Rapid read protection in Cassandra 2.0.2
Rapid read protection allows Cassandra to tolerate node failure without dropping a single request. We designed it for 2.0, but it took some extra time to get the corner cases worked out. It's finished now for the upcoming Cassandra 2.0.2 release.
It's easier to explain how it works after showing what it does. Here's a graph of a small four-node Cassandra cluster with three replicas being stress-tested with five different rapid read protection settings, and one with none at all:
The dip is where we killed one of the nodes with prejudice. With rapid read protection disabled, traffic comes to a standstill until failure detection takes the dead node out of service for client requests.
Why is there a disruption without rapid read protection?
Cassandra performs only as many requests as necessary to meet the requested ConsistencyLevel: one request for ConsitencyLevel.ONE, two for ConsistencyLevel.QUORUM (with three replicas), and so forth. Cassandra uses the dynamic snitch to route requests to the most-responsive replica.
In this diagram, we see the client asking a Cassandra node for some data (1). This node, the request coordinator, then routes it to the best-performing replica (2), then relays the response back to the client (3, 4).
This gives Cassandra maximum throughput, but at the at the cost of some fragility: if the replica to which the request is routed fails before responding, the request will time out:
Rapid read protection allows the coordinator to monitor the outstanding requests and send redundant requests to other replicas when the original is slower than expected:
Configuring rapid read protection
Rapid read protection can be configured to do retry after a fixed period of milliseconds or after a percentile of the typical read latency (tracked per table). For example,
ALTER TABLE users WITH speculative_retry = '10ms';
ALTER TABLE users WITH speculative_retry = '99percentile';
(For those familiar with Hadoop, this is similar to speculative execution, applied to much shorter request latencies. It is the same idea as Jeff Dean's hedged requests, which with all due respect is an even worse name. There are two hard problems in Computer Science...)
By default, 2.0.2 will use 99th percentile. This is a good balance between not performing a lot of extra requests (only 1% more than with no protection at all) while still dealing with the worst problems. As you can see above, extra requests are not free; the more prolific retry settings of 75% and ALWAYS have noticeably lower throughput.
90th percentile can also be a reasonable setting to be more aggressive about reducing latency (see below) while still having a relatively small impact on throughput.
Reducing latency variance with rapid read protection
Rapid read protection also helps reduce latency variance in the face of less drastic events than complete node failure. Here's a scenario where we start a full, un-throttled compaction across the cluster. Throughput doesn't improve dramatically since all replicas are equally affected, but notice how much better 99.9th% latency is with with rapid read protection:
Some more subtle points
- Rapid read protection does not help at all with ConsistencyLevel.ALL reads, since there are no "other replicas;" responses from all replicas are required by definition.

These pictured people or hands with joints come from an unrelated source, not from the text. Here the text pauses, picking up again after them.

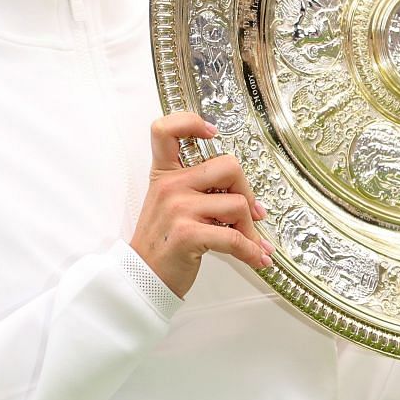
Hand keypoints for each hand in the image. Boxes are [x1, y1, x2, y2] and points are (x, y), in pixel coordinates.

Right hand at [131, 112, 271, 297]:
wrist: (143, 277)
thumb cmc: (162, 242)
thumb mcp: (168, 205)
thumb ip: (196, 189)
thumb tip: (246, 195)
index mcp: (163, 174)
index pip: (166, 130)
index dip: (190, 122)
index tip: (211, 131)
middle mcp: (170, 186)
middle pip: (228, 166)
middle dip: (247, 191)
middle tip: (252, 212)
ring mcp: (178, 209)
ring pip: (237, 204)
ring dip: (250, 229)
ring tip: (250, 242)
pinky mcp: (187, 234)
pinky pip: (234, 237)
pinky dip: (251, 251)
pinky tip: (256, 258)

- When the node is killed in the first graph, throughput still dips with read protection. This is because in our small four node cluster, we've lost 25% of our capacity and have to redo those requests almost all at once, causing a brief load spike on the surviving nodes. The larger your cluster is, the smaller the impact will be. (Another benefit to spreading replication throughout the cluster with virtual nodes.)
- If you look closely, you'll see that the throughput in the first graph actually recovers to a higher level than initially. This is because we've forced random replica choice to eliminate the dynamic snitch's influence here, so we go from about 1/4 of reads being satisfied locally on the coordinator node to about 1/3.
- In the last graph, latency variance is actually higher for the ALWAYS setting. This is because so many extra reads has pushed us up against our cluster's capacity ceiling. ALWAYS is only recommended if you're sure you'll have the capacity to spare!